**Directions for this task:**
This exercise calls for the line with "middle mcp: (312, 812)", the line with "index tip: (301, 835)", and all lines between them in the material below, output exactly and with no other lines.

^^^^

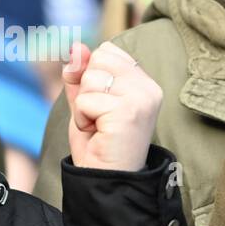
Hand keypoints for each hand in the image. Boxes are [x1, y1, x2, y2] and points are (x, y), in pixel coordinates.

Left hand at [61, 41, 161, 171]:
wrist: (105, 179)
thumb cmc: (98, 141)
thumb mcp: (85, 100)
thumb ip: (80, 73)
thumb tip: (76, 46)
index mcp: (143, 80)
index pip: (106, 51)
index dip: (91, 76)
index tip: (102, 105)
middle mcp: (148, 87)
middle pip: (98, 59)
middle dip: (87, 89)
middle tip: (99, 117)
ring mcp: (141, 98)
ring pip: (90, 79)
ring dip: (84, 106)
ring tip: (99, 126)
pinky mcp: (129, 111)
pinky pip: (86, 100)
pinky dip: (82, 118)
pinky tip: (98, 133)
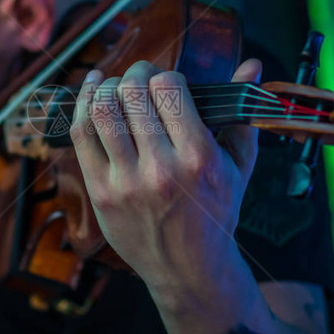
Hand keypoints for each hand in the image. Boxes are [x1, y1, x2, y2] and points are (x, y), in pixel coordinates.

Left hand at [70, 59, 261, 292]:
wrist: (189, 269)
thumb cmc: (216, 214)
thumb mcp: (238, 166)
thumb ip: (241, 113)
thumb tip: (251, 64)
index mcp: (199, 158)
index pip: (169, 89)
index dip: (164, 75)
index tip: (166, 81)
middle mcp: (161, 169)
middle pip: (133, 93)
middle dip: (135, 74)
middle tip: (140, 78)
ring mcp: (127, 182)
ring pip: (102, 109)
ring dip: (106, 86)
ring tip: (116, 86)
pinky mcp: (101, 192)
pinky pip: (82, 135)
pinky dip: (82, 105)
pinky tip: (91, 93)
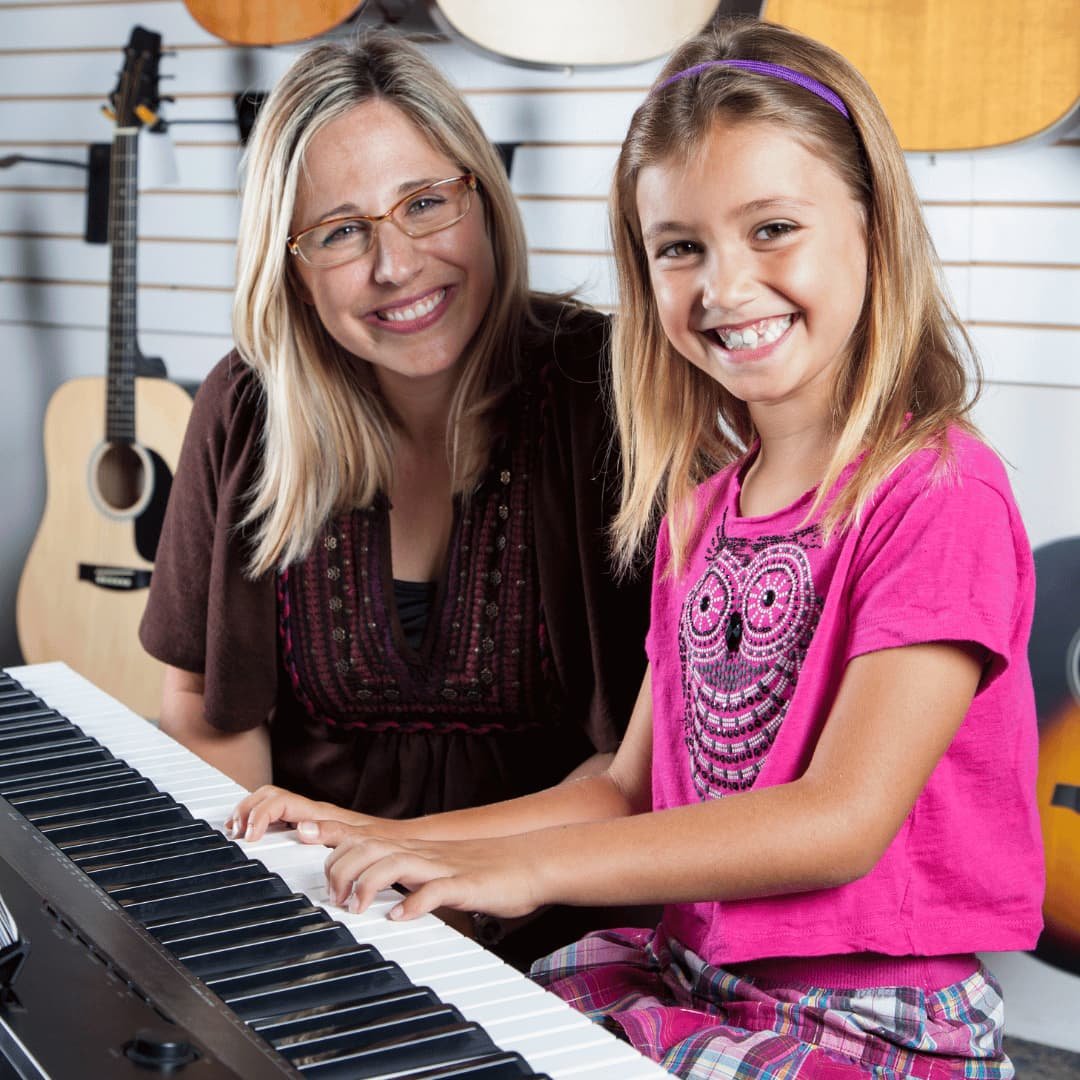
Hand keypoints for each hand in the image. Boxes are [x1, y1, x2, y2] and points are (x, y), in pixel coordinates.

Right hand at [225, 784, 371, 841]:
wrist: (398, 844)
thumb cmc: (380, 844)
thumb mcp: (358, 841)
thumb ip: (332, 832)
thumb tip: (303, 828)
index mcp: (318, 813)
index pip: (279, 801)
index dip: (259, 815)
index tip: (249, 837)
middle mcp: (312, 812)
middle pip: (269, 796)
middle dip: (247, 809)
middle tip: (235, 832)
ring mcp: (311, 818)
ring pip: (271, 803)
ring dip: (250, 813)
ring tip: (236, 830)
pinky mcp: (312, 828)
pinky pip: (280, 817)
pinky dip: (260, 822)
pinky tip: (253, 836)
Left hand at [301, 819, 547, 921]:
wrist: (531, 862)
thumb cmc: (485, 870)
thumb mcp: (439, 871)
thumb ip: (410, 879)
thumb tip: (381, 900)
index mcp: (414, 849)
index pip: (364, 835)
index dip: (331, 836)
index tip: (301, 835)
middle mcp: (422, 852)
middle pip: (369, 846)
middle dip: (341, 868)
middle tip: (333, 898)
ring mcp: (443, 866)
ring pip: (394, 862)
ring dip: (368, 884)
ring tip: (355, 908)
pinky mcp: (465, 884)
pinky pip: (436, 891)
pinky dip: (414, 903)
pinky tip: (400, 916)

^^^^

**Solution below:**
middle mcp: (312, 812)
middle pip: (269, 796)
middle dip: (247, 809)
middle tip: (235, 832)
ring mcp: (311, 818)
ring pip: (271, 803)
ring dip: (250, 813)
ring tip: (236, 830)
pinky mcp: (312, 828)
pinky pip: (280, 817)
pinky dip: (260, 822)
pinky tip: (253, 836)
Left hand at [301, 819, 547, 921]:
wrist: (531, 862)
thumb cmc: (485, 870)
thumb mcp: (439, 871)
thumb ip: (410, 879)
thumb tip: (381, 900)
index mcp: (414, 849)
index pip: (364, 835)
index dip: (331, 836)
index tip: (301, 835)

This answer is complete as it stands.